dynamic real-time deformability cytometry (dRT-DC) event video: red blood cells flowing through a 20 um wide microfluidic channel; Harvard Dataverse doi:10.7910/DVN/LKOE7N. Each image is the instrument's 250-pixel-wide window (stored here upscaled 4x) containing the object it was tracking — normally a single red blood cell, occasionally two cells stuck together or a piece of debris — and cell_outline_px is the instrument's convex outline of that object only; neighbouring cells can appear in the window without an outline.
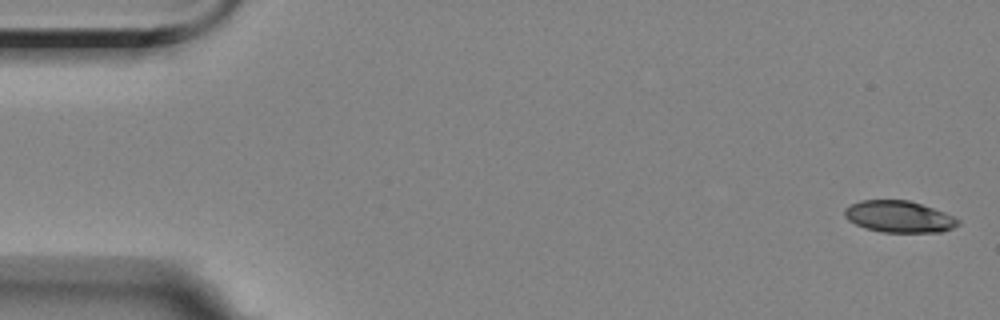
{"species": "Egyptian fruit bat (a non-hibernating species)", "species_latin": "Rousettus aegyptiacus", "temperature_condition": "room temperature", "stored_images_in_passage": 3, "camera_frame_rate_fps": 3000, "um_per_image_px": 0.085, "animal": {"sex": "female"}, "frame": {"image": 1, "passage_image": 1, "time_ms": 0.0, "image_size_px": [1000, 320], "cell_outline_px": [[960, 224], [952, 228], [940, 232], [880, 232], [864, 228], [848, 220], [844, 216], [844, 208], [860, 200], [908, 200], [944, 212], [960, 220]], "centroid_in_image_um": [76.39, 18.42], "position_along_channel_um": 8.6, "area_um2": 20.87}}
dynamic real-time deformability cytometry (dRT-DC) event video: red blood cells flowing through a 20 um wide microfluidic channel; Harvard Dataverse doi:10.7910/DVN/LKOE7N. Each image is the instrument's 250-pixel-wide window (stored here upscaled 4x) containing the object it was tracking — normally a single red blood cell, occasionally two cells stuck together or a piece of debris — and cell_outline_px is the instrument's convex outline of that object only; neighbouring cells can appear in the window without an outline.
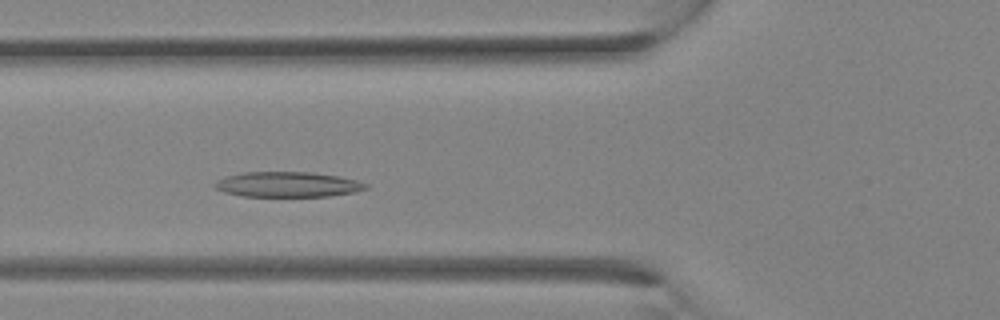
{"species": "Egyptian fruit bat (a non-hibernating species)", "species_latin": "Rousettus aegyptiacus", "temperature_condition": "room temperature", "stored_images_in_passage": 27, "segment_of_instrument_passage": [1, 2], "camera_frame_rate_fps": 3000, "um_per_image_px": 0.085, "animal": {"sex": "female"}, "frame": {"image": 1, "passage_image": 6, "time_ms": 1.667, "image_size_px": [1000, 320], "cell_outline_px": [[368, 188], [352, 192], [328, 196], [240, 196], [224, 192], [216, 188], [212, 184], [216, 180], [224, 176], [244, 172], [312, 172], [336, 176], [356, 180], [368, 184]], "centroid_in_image_um": [24.38, 15.67], "position_along_channel_um": 101.4, "area_um2": 22.14}}
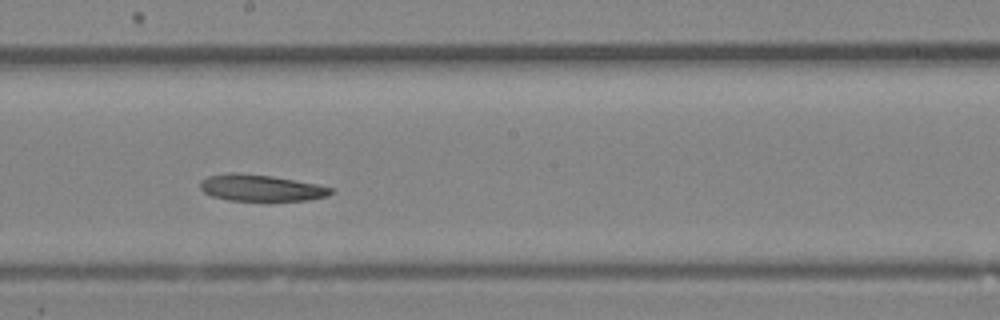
{"frame": {"image": 2, "passage_image": 12, "time_ms": 3.667, "image_size_px": [1000, 320], "cell_outline_px": [[336, 188], [328, 196], [308, 200], [228, 200], [212, 196], [204, 192], [200, 188], [200, 180], [208, 176], [228, 172], [240, 172], [272, 176], [316, 184]], "centroid_in_image_um": [22.16, 15.96], "position_along_channel_um": 226.0, "area_um2": 20.23}}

____________

◆ **Written task**:
Restate the records word for word, omitting images.

◆ **Expected answer**:
dynamic real-time deformability cytometry (dRT-DC) event video: red blood cells flowing through a 20 um wide microfluidic channel; Harvard Dataverse doi:10.7910/DVN/LKOE7N. Each image is the instrument's 250-pixel-wide window (stored here upscaled 4x) containing the object it was tracking — normally a single red blood cell, occasionally two cells stuck together or a piece of debris — and cell_outline_px is the instrument's convex outline of that object only; neighbouring cells can appear in the window without an outline.
{"species": "Egyptian fruit bat (a non-hibernating species)", "species_latin": "Rousettus aegyptiacus", "temperature_condition": "room temperature", "stored_images_in_passage": 3, "camera_frame_rate_fps": 3000, "um_per_image_px": 0.085, "animal": {"sex": "female"}, "frame": {"image": 1, "passage_image": 1, "time_ms": 0.0, "image_size_px": [1000, 320], "cell_outline_px": [[960, 224], [952, 228], [940, 232], [880, 232], [864, 228], [848, 220], [844, 216], [844, 208], [860, 200], [908, 200], [944, 212], [960, 220]], "centroid_in_image_um": [76.39, 18.42], "position_along_channel_um": 8.6, "area_um2": 20.87}}
dynamic real-time deformability cytometry (dRT-DC) event video: red blood cells flowing through a 20 um wide microfluidic channel; Harvard Dataverse doi:10.7910/DVN/LKOE7N. Each image is the instrument's 250-pixel-wide window (stored here upscaled 4x) containing the object it was tracking — normally a single red blood cell, occasionally two cells stuck together or a piece of debris — and cell_outline_px is the instrument's convex outline of that object only; neighbouring cells can appear in the window without an outline.
{"species": "Egyptian fruit bat (a non-hibernating species)", "species_latin": "Rousettus aegyptiacus", "temperature_condition": "room temperature", "stored_images_in_passage": 27, "segment_of_instrument_passage": [1, 2], "camera_frame_rate_fps": 3000, "um_per_image_px": 0.085, "animal": {"sex": "female"}, "frame": {"image": 1, "passage_image": 6, "time_ms": 1.667, "image_size_px": [1000, 320], "cell_outline_px": [[368, 188], [352, 192], [328, 196], [240, 196], [224, 192], [216, 188], [212, 184], [216, 180], [224, 176], [244, 172], [312, 172], [336, 176], [356, 180], [368, 184]], "centroid_in_image_um": [24.38, 15.67], "position_along_channel_um": 101.4, "area_um2": 22.14}}
{"frame": {"image": 2, "passage_image": 12, "time_ms": 3.667, "image_size_px": [1000, 320], "cell_outline_px": [[336, 188], [328, 196], [308, 200], [228, 200], [212, 196], [204, 192], [200, 188], [200, 180], [208, 176], [228, 172], [240, 172], [272, 176], [316, 184]], "centroid_in_image_um": [22.16, 15.96], "position_along_channel_um": 226.0, "area_um2": 20.23}}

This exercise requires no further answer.